## Activity
Every record has to be written out exactly, with no line missing.
----
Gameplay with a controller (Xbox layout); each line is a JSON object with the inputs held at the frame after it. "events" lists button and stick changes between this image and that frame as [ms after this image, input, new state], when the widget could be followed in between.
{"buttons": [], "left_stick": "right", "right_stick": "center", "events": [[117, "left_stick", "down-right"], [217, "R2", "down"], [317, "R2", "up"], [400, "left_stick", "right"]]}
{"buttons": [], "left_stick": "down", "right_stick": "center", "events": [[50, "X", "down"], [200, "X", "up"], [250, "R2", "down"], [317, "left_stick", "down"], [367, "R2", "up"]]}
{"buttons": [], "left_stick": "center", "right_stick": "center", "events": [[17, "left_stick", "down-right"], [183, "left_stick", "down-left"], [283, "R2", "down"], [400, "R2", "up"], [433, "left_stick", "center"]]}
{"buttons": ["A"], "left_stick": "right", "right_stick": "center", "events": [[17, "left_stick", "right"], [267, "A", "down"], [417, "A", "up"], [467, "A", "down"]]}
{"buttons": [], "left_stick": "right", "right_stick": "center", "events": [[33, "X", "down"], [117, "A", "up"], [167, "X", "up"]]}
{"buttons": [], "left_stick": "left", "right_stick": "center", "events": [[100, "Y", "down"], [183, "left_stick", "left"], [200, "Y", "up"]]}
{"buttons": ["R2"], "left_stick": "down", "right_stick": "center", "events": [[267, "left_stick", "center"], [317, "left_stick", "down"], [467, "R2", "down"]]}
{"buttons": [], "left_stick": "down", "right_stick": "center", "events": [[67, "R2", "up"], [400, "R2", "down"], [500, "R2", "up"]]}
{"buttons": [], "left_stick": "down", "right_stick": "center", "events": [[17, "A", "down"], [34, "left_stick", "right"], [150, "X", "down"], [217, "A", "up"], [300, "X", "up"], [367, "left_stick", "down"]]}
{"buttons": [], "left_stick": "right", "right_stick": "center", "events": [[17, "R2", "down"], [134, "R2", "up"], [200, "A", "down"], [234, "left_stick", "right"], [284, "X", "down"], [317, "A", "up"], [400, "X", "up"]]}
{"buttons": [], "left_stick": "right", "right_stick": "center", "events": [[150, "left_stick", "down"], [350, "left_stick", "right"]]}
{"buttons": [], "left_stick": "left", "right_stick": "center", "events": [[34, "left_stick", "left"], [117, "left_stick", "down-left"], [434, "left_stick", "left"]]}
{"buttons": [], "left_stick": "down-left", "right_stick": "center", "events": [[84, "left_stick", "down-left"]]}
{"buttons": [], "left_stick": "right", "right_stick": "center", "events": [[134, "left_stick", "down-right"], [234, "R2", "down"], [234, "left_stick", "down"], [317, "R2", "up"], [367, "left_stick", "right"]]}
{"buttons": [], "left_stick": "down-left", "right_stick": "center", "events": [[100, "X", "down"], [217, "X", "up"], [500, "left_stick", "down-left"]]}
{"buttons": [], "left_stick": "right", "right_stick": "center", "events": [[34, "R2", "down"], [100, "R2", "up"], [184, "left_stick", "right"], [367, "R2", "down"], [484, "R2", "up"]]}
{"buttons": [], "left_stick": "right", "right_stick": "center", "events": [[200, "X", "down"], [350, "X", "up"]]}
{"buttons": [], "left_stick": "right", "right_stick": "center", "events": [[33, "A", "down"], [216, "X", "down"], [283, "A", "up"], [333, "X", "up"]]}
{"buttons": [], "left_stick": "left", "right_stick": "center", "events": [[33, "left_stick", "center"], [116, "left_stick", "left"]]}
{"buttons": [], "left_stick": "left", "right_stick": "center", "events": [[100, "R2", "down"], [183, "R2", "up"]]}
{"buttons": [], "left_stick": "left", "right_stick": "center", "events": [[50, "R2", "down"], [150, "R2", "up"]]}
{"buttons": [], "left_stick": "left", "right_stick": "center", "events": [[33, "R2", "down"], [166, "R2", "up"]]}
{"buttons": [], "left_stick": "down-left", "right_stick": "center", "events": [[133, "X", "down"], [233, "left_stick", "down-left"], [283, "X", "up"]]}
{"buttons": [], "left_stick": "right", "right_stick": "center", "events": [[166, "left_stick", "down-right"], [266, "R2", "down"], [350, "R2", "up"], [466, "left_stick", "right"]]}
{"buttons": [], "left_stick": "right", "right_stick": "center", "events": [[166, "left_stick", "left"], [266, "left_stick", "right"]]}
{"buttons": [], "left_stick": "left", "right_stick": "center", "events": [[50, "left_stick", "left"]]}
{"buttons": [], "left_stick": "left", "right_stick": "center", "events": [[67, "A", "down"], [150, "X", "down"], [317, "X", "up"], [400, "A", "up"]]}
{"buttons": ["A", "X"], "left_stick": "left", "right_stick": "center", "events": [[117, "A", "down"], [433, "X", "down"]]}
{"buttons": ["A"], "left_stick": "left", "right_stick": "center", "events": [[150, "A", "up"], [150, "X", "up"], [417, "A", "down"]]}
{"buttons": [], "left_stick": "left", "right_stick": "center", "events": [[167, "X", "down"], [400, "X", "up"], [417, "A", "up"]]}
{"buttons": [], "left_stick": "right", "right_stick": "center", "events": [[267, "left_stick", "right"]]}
----
## Response
Gameplay with a controller (Xbox layout); each line is a JSON object with the inputs held at the frame after it. "events" lists button and stick changes between this image and that frame as [ms after this image, input, new state], when the widget could be followed in between.
{"buttons": [], "left_stick": "right", "right_stick": "center", "events": [[117, "left_stick", "down-right"], [217, "R2", "down"], [317, "R2", "up"], [400, "left_stick", "right"]]}
{"buttons": [], "left_stick": "down", "right_stick": "center", "events": [[50, "X", "down"], [200, "X", "up"], [250, "R2", "down"], [317, "left_stick", "down"], [367, "R2", "up"]]}
{"buttons": [], "left_stick": "center", "right_stick": "center", "events": [[17, "left_stick", "down-right"], [183, "left_stick", "down-left"], [283, "R2", "down"], [400, "R2", "up"], [433, "left_stick", "center"]]}
{"buttons": ["A"], "left_stick": "right", "right_stick": "center", "events": [[17, "left_stick", "right"], [267, "A", "down"], [417, "A", "up"], [467, "A", "down"]]}
{"buttons": [], "left_stick": "right", "right_stick": "center", "events": [[33, "X", "down"], [117, "A", "up"], [167, "X", "up"]]}
{"buttons": [], "left_stick": "left", "right_stick": "center", "events": [[100, "Y", "down"], [183, "left_stick", "left"], [200, "Y", "up"]]}
{"buttons": ["R2"], "left_stick": "down", "right_stick": "center", "events": [[267, "left_stick", "center"], [317, "left_stick", "down"], [467, "R2", "down"]]}
{"buttons": [], "left_stick": "down", "right_stick": "center", "events": [[67, "R2", "up"], [400, "R2", "down"], [500, "R2", "up"]]}
{"buttons": [], "left_stick": "down", "right_stick": "center", "events": [[17, "A", "down"], [34, "left_stick", "right"], [150, "X", "down"], [217, "A", "up"], [300, "X", "up"], [367, "left_stick", "down"]]}
{"buttons": [], "left_stick": "right", "right_stick": "center", "events": [[17, "R2", "down"], [134, "R2", "up"], [200, "A", "down"], [234, "left_stick", "right"], [284, "X", "down"], [317, "A", "up"], [400, "X", "up"]]}
{"buttons": [], "left_stick": "right", "right_stick": "center", "events": [[150, "left_stick", "down"], [350, "left_stick", "right"]]}
{"buttons": [], "left_stick": "left", "right_stick": "center", "events": [[34, "left_stick", "left"], [117, "left_stick", "down-left"], [434, "left_stick", "left"]]}
{"buttons": [], "left_stick": "down-left", "right_stick": "center", "events": [[84, "left_stick", "down-left"]]}
{"buttons": [], "left_stick": "right", "right_stick": "center", "events": [[134, "left_stick", "down-right"], [234, "R2", "down"], [234, "left_stick", "down"], [317, "R2", "up"], [367, "left_stick", "right"]]}
{"buttons": [], "left_stick": "down-left", "right_stick": "center", "events": [[100, "X", "down"], [217, "X", "up"], [500, "left_stick", "down-left"]]}
{"buttons": [], "left_stick": "right", "right_stick": "center", "events": [[34, "R2", "down"], [100, "R2", "up"], [184, "left_stick", "right"], [367, "R2", "down"], [484, "R2", "up"]]}
{"buttons": [], "left_stick": "right", "right_stick": "center", "events": [[200, "X", "down"], [350, "X", "up"]]}
{"buttons": [], "left_stick": "right", "right_stick": "center", "events": [[33, "A", "down"], [216, "X", "down"], [283, "A", "up"], [333, "X", "up"]]}
{"buttons": [], "left_stick": "left", "right_stick": "center", "events": [[33, "left_stick", "center"], [116, "left_stick", "left"]]}
{"buttons": [], "left_stick": "left", "right_stick": "center", "events": [[100, "R2", "down"], [183, "R2", "up"]]}
{"buttons": [], "left_stick": "left", "right_stick": "center", "events": [[50, "R2", "down"], [150, "R2", "up"]]}
{"buttons": [], "left_stick": "left", "right_stick": "center", "events": [[33, "R2", "down"], [166, "R2", "up"]]}
{"buttons": [], "left_stick": "down-left", "right_stick": "center", "events": [[133, "X", "down"], [233, "left_stick", "down-left"], [283, "X", "up"]]}
{"buttons": [], "left_stick": "right", "right_stick": "center", "events": [[166, "left_stick", "down-right"], [266, "R2", "down"], [350, "R2", "up"], [466, "left_stick", "right"]]}
{"buttons": [], "left_stick": "right", "right_stick": "center", "events": [[166, "left_stick", "left"], [266, "left_stick", "right"]]}
{"buttons": [], "left_stick": "left", "right_stick": "center", "events": [[50, "left_stick", "left"]]}
{"buttons": [], "left_stick": "left", "right_stick": "center", "events": [[67, "A", "down"], [150, "X", "down"], [317, "X", "up"], [400, "A", "up"]]}
{"buttons": ["A", "X"], "left_stick": "left", "right_stick": "center", "events": [[117, "A", "down"], [433, "X", "down"]]}
{"buttons": ["A"], "left_stick": "left", "right_stick": "center", "events": [[150, "A", "up"], [150, "X", "up"], [417, "A", "down"]]}
{"buttons": [], "left_stick": "left", "right_stick": "center", "events": [[167, "X", "down"], [400, "X", "up"], [417, "A", "up"]]}
{"buttons": [], "left_stick": "right", "right_stick": "center", "events": [[267, "left_stick", "right"]]}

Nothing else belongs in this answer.